The Genealogy of an Adventure
Until 2009, I had no lineage of grand cycling adventures in my life. Bicycles were annoying machines that rusted in the garage and occasionally used to cycle two miles into town. I had no conception that anyone could use them for adventures. My imagination for cycling extended as far as Wallingford and that was about it. My parents did travel widely before I was born, hitch-hiking to Australia in the 1970s. On Sunday evenings at home, to a soundtrack of Peruvian panpipes, they’d often show slides of their adventures in South America, my sister and I gazing in awe from the sofa.
But I didn’t connect cycling with such adventures until I stumbled across Alastair Humphreys at the Royal Geographical Society’s Explore Conference in 2008. He’d recently finished cycling around the world, which is about as extreme a demonstration of the adventuring possibilities of the bicycle that you could hope for. That conference marked the beginning of my imaginative lineage for cycling adventures. The next year, I cycled to Bordeaux, followed by trips around Britain and then around Tunisia.
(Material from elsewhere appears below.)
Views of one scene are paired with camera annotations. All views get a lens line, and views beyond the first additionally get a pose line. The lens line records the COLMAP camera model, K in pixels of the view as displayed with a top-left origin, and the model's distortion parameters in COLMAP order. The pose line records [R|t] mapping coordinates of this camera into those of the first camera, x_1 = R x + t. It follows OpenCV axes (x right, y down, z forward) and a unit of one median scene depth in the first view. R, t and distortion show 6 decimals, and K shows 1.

Each time, I stretched my imaginative conception of what was possible on a bicycle. As my imagination grew, I burst with new ideas and, gradually, I became able to turn those ideas into realities.
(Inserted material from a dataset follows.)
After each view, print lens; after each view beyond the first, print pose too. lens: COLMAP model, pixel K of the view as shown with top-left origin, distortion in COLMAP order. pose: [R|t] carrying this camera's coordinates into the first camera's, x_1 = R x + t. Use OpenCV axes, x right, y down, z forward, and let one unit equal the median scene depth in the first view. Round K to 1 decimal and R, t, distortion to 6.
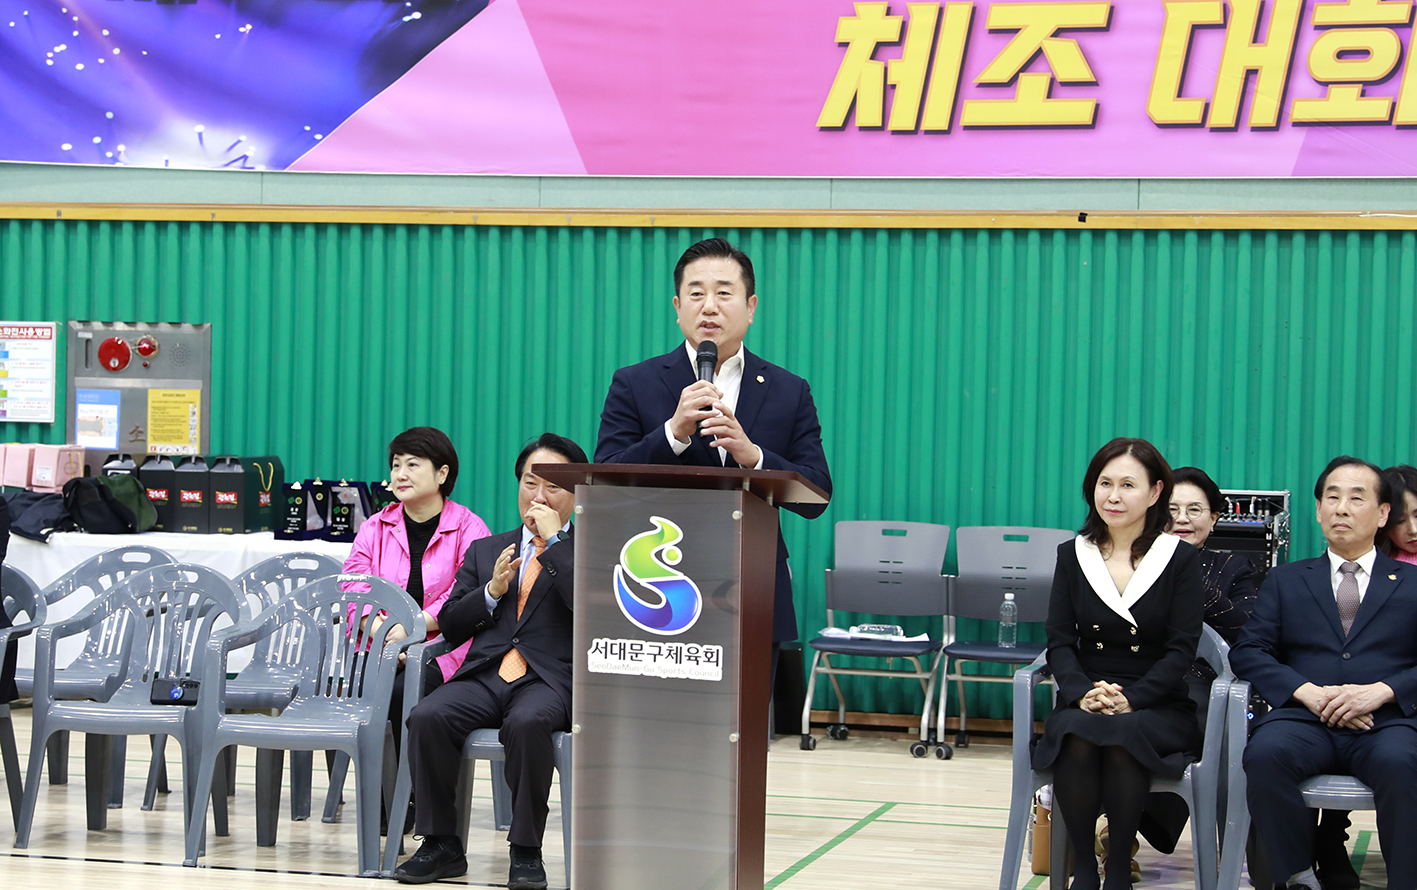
lens RADIAL K [[3304.5, 0, 711.4], [0, 3304.5, 448.7], [0, 0, 1]] dist [0.119311, 0.000000]
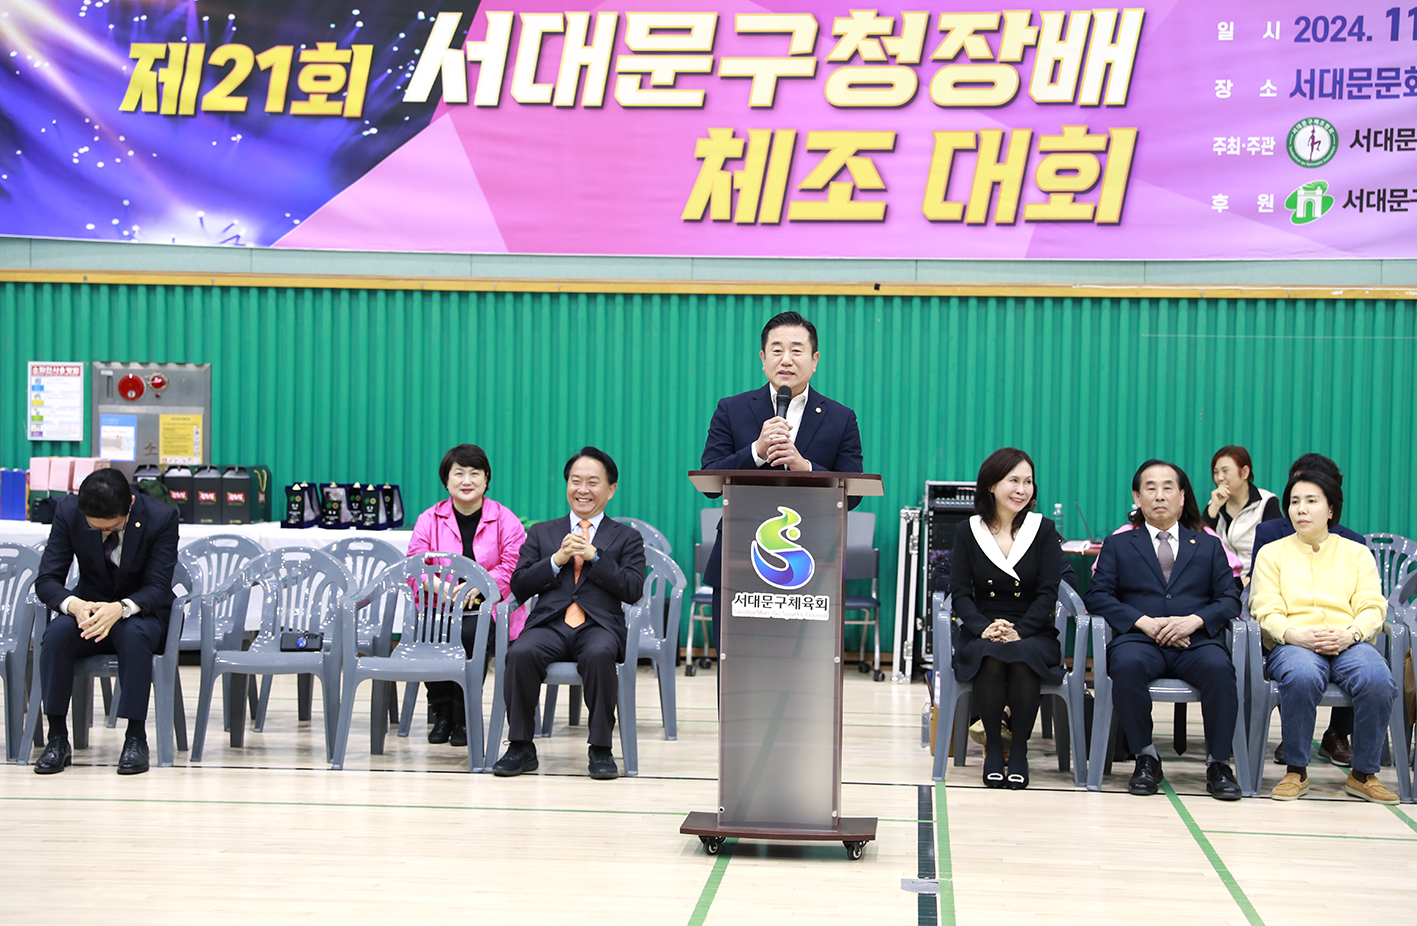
lens RADIAL K [[2722.3, 0, 704.3], [0, 2722.3, 456.3], [0, 0, 1]] dist [0.220335, 0.000000]
pose [[0.979004, -0.009448, 0.203624, -0.193639], [0.008730, 0.999952, 0.004426, -0.004789], [-0.203656, -0.002556, 0.979039, -0.102838]]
But none of my journeys would have been possible without the imaginative lineage I inherited from my parents and from Alastair Humphreys.
The Ripples of Transformative Stories
As a society, we need people like Alastair, Simon and Maria to do these crazy, stupid, arduous things because they are the ones who stretch our imagination and our conception of what is possible. Everyone who comes into contact with Simon’s story now understands that such an audacious adventure is within their grasp.
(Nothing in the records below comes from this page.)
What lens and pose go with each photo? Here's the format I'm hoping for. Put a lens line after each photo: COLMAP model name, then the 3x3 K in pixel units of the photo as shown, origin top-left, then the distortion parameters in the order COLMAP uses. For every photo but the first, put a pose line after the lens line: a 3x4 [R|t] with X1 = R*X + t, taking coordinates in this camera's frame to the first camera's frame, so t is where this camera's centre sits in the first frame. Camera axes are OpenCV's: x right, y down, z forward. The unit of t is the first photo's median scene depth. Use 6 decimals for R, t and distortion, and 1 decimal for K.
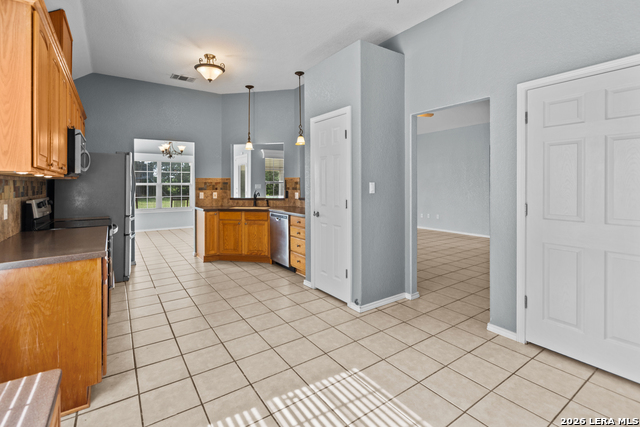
lens RADIAL K [[294.3, 0, 312.3], [0, 294.3, 186.6], [0, 0, 1]] dist [-0.000434, -0.001031]
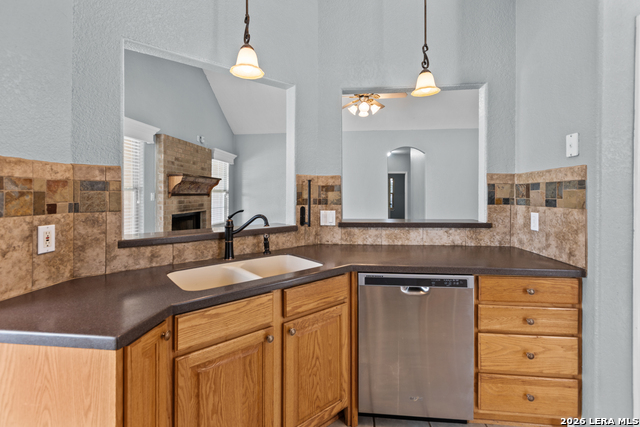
lens RADIAL K [[294.3, 0, 315.8], [0, 294.3, 192.8], [0, 0, 1]] dist [-0.000434, -0.001031]
pose [[0.644471, 0.005058, 0.764612, -0.524265], [0.004278, 0.999939, -0.010221, -0.001844], [-0.764617, 0.009858, 0.644410, 0.993710]]
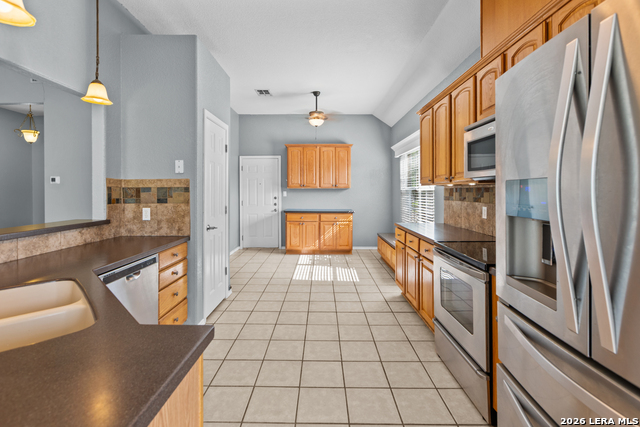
lens RADIAL K [[294.3, 0, 318.8], [0, 294.3, 190.3], [0, 0, 1]] dist [-0.000434, -0.001031]
pose [[-0.816927, 0.005522, 0.576714, -0.666567], [0.009135, 0.999953, 0.003366, -0.013596], [-0.576668, 0.008018, -0.816939, 1.377769]]
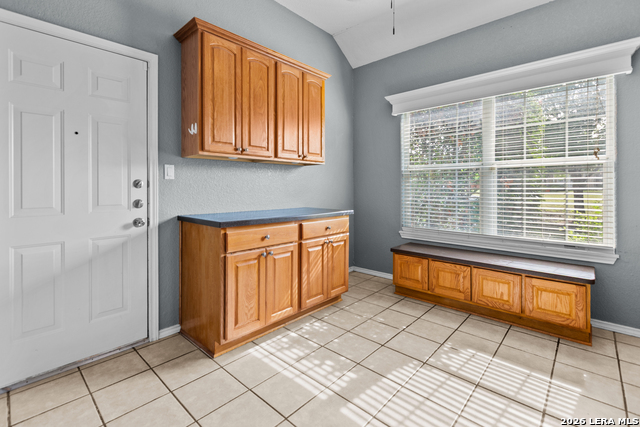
lens RADIAL K [[294.3, 0, 313.7], [0, 294.3, 186.3], [0, 0, 1]] dist [-0.000434, -0.001031]
pose [[-0.976062, 0.004788, -0.217440, 0.306407], [0.003488, 0.999974, 0.006362, 0.035665], [0.217465, 0.005451, -0.976053, 0.736777]]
Hearing Simon’s story forces us to confront an alternative reality, an alternative way of doing things. We can’t ignore Simon’s journey precisely because it is crazy, stupid and arduous. It is a challenge to ourselves to overcome whatever struggles we are facing. You cannot listen to Simon and go back to your life unchanged. He has given me the gift of an expanded imagination, an expanded reality, in the same way that my parents and Alastair Humphreys did. Their stories are transformative; they force you to reconsider your conception of what you are capable of in life, in an instant.
That’s why journeys such as Simon’s are important to our society and that’s why I believe he should persevere. Not for himself (although he will learn much from the journey), not for his charity Syrian Eyes (although they will benefit much from messages of solidarity and fundraising), but for the immeasurable millions of ripples his story will riffle through society. Unbeknownst to him, Simon is transforming lives, opening minds, broadening imaginations. His arduous journey, his risking death, is not in vain; he offers us the gift of expanded imagination and a new perspective from which to examine our lives.
In this way, these kinds of journeys are a precious social service and it is a shame that they seem to be undervalued in our society. Because their impact cannot be easily measured or monetised, these journeys are dismissed in value and left to people like Simon. And people like Simon, if left without appropriate recognition of their positive impression on society, can get disheartened about their worth and think about giving up.
We must treasure these people; not worship, but treasure them. They do productive and inspirational work that is no less great for the fact that its impression is immeasurable. Support them, share their experiences, spread their ripples. We need them.
I’m not saying that I’m going to rush off and sail to Lebanon, by the way, and I’m not saying that you should either. But I can never go back to believing that such a thing is impossible. And, if sailing 3,500 miles in a dinghy is not impossible, then what else in my life is not impossible? What other potentials must I reassess? What else is my imagination capable of conceiving and making manifest?
We must not ignore or run from the audacity of our imagination. We must embrace it and surprise, delight and inspire the world.